OK, it possibly is something inherently wrong with R-Forge. I'll let the maintainers know. Here's a link to the paper in question: http://www.cell.com/trends/ecology-evolution/abstract/S0169-5347(03)00184-8

RE: Idea Generator [ Reply ]
By: Stephane Boyer on 2011-04-29 00:46

[forum:4341]

I was thinking of a tool to help tidying the DNA alignment when your sequences don't match perfectly (very often with 16S, not sure if it is that useful for COI?).

The way I normally do it is: aligning the sequences, then try to figure out how I can trim the 3' and 5' ends in a way that retains as many individuals as possible. Sometimes it is worth dropping one or two individual so that the retained alignment is longer, sometimes it is worth shortening the alignment so that more individuals are used in the analysis (see left graph on the attached picture).

This is quite easy to do just by looking at the sequences when you have 10 or 20 sequences, but the more sequences, the more complicated it get. With 50 sequences, you just cannot look at them all at once, it does not fit on the screen it get really complicated.

So a simple graph with:

Length of DNA fragment = f(Number of sequences)

or

Length of DNA fragment = f(Number of species (based on sequence names))

could help the decision process (see right graph on the attached picture)

Well, I am unable to upload the figure so it may be difficult to understand. I hate R-Forge already...

RE: Idea Generator [ Reply ]
By: Rupert Collins on 2011-04-28 02:17

[forum:4308]

Ideas for functions in spider

number individuals in dataset + distributions, averages etc

number individuals in each species + distributions, averages etc

number genera + distributions, averages etc

number species in dataset + distributions, averages etc

number haplotypes per species + distributions, averages etc

average seq length, and number seqs below threshold (e.g. BOLD standard 500 bp)

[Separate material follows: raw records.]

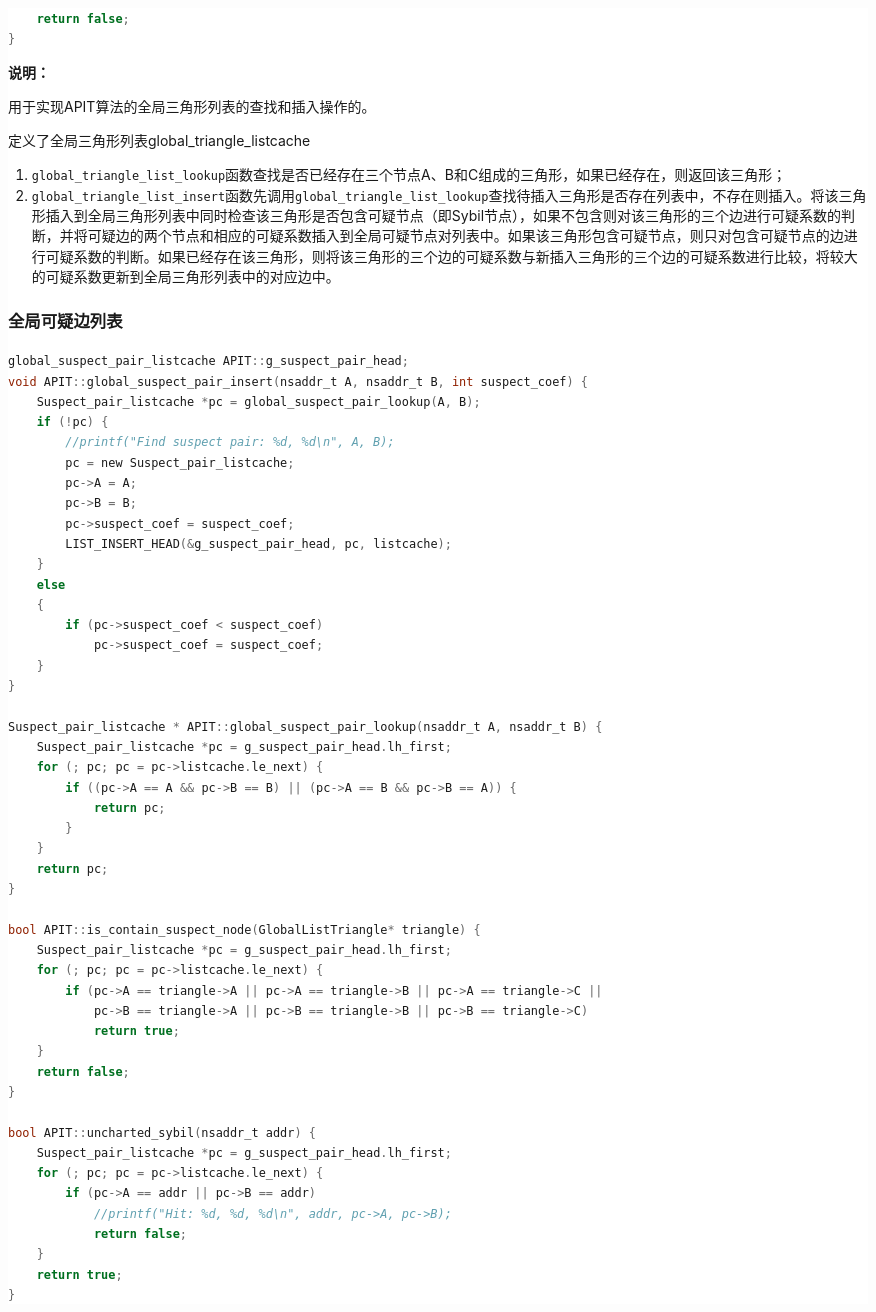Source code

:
 ```c
	return false;
}
```

**说明：**

用于实现APIT算法的全局三角形列表的查找和插入操作的。

定义了全局三角形列表global_triangle_listcache

1. `global_triangle_list_lookup`函数查找是否已经存在三个节点A、B和C组成的三角形，如果已经存在，则返回该三角形；
2. `global_triangle_list_insert`函数先调用`global_triangle_list_lookup`查找待插入三角形是否存在列表中，不存在则插入。将该三角形插入到全局三角形列表中同时检查该三角形是否包含可疑节点（即Sybil节点），如果不包含则对该三角形的三个边进行可疑系数的判断，并将可疑边的两个节点和相应的可疑系数插入到全局可疑节点对列表中。如果该三角形包含可疑节点，则只对包含可疑节点的边进行可疑系数的判断。如果已经存在该三角形，则将该三角形的三个边的可疑系数与新插入三角形的三个边的可疑系数进行比较，将较大的可疑系数更新到全局三角形列表中的对应边中。

### 全局可疑边列表

```c
global_suspect_pair_listcache APIT::g_suspect_pair_head;
void APIT::global_suspect_pair_insert(nsaddr_t A, nsaddr_t B, int suspect_coef) {
	Suspect_pair_listcache *pc = global_suspect_pair_lookup(A, B);
	if (!pc) {
		//printf("Find suspect pair: %d, %d\n", A, B);
		pc = new Suspect_pair_listcache;
		pc->A = A;
		pc->B = B;
		pc->suspect_coef = suspect_coef;
		LIST_INSERT_HEAD(&g_suspect_pair_head, pc, listcache);
	}
	else
	{
		if (pc->suspect_coef < suspect_coef)
			pc->suspect_coef = suspect_coef;
	}
}

Suspect_pair_listcache * APIT::global_suspect_pair_lookup(nsaddr_t A, nsaddr_t B) {
	Suspect_pair_listcache *pc = g_suspect_pair_head.lh_first;
	for (; pc; pc = pc->listcache.le_next) {
		if ((pc->A == A && pc->B == B) || (pc->A == B && pc->B == A)) {
			return pc;
		}
	}
	return pc;
}

bool APIT::is_contain_suspect_node(GlobalListTriangle* triangle) {
	Suspect_pair_listcache *pc = g_suspect_pair_head.lh_first;
	for (; pc; pc = pc->listcache.le_next) {
		if (pc->A == triangle->A || pc->A == triangle->B || pc->A == triangle->C ||
			pc->B == triangle->A || pc->B == triangle->B || pc->B == triangle->C)
			return true;
	}
	return false;
}

bool APIT::uncharted_sybil(nsaddr_t addr) {
	Suspect_pair_listcache *pc = g_suspect_pair_head.lh_first;
	for (; pc; pc = pc->listcache.le_next) {
		if (pc->A == addr || pc->B == addr)
			//printf("Hit: %d, %d, %d\n", addr, pc->A, pc->B);
			return false;
	}
	return true;
}
```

pruning of BOLD and GenBank data into usable formats

removal of negative branch lengths

sliding window analysis

calculation of intraspecific vs. interspecific distances + distributions, averages etc

k-nearest neighbour analysis, and “best close match” (k-nn with threshold)

nj monophyly analysis

% threshold analyses

distances to nearest non-conspecific (smallest interspecific distance)

cumulative error analysis – type I vs. type II errors – works out optimum threshold

some other funky stuff like random forest, kernel, or CART (see Austerlitz et al., 2009: BMC Bioinformatics)?

Idea Generator [ Reply ]
By: Samuel Brown on 2011-04-21 06:11

[forum:4286]

Hello everyone

Welcome to spider---an R package for the analysis of species evolution and identification methods.

If you have any views on other functions to include in the project, please join the discussion. Feel free to kick ideas around and offer code snippets to inspire yourself and others to work on them. If you read of any analyses that would be nice have implemented in spider, please provide links to the articles.